* **Your instructions**:
Count the lines in the data below that contain the word "clean". Reply with only the number.

[[ Exercise data open ]]

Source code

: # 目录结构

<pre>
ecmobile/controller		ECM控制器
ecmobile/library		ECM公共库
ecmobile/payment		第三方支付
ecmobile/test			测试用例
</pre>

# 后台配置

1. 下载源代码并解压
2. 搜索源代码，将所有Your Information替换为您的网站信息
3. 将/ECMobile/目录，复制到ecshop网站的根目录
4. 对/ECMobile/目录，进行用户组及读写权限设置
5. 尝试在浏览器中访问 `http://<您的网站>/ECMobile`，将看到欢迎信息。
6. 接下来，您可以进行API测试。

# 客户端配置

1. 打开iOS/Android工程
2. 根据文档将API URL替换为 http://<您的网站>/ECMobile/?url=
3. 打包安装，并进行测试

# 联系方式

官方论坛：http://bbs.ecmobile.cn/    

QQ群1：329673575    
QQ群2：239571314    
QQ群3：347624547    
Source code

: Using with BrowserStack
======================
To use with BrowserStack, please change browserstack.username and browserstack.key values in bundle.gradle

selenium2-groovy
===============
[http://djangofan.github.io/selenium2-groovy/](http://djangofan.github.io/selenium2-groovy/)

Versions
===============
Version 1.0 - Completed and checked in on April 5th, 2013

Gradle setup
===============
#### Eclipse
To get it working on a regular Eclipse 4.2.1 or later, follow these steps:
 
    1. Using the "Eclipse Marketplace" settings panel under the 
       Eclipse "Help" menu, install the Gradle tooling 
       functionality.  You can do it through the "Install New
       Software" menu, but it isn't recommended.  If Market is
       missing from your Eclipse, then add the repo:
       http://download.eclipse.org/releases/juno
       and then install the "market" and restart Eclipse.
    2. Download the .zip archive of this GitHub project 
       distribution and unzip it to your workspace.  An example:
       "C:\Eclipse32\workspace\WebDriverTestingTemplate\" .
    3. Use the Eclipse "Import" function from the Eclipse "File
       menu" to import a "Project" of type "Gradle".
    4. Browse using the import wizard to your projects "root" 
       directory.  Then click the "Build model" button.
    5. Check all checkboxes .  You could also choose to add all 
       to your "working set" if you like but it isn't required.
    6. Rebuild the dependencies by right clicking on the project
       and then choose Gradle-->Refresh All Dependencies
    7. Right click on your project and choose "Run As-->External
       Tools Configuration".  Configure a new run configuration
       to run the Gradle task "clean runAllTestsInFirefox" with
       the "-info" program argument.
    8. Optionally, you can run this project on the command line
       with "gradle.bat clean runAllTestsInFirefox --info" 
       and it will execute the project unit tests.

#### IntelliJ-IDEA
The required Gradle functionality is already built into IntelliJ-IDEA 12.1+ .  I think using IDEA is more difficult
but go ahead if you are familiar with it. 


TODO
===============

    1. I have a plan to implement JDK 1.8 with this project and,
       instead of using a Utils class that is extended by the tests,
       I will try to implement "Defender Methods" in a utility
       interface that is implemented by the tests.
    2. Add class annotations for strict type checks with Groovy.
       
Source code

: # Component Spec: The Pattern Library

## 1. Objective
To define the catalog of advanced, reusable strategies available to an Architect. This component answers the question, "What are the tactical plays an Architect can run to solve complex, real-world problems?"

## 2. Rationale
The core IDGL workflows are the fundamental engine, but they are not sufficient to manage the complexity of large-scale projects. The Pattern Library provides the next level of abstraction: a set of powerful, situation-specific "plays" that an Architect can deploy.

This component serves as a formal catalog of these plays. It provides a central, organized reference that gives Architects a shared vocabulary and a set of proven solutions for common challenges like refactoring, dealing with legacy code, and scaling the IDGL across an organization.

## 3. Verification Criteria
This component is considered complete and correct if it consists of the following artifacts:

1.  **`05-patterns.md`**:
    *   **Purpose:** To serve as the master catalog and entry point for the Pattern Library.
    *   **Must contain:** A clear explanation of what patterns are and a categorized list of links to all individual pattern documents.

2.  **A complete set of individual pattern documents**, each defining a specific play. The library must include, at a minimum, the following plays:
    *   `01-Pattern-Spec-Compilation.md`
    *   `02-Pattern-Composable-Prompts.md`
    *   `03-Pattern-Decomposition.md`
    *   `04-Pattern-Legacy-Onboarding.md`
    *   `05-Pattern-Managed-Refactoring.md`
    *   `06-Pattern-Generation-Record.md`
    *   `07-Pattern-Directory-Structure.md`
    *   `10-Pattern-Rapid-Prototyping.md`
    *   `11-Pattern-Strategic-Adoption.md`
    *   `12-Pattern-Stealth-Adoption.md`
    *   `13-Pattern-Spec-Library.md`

[[ Exercise data closed ]]

* **Response**:
2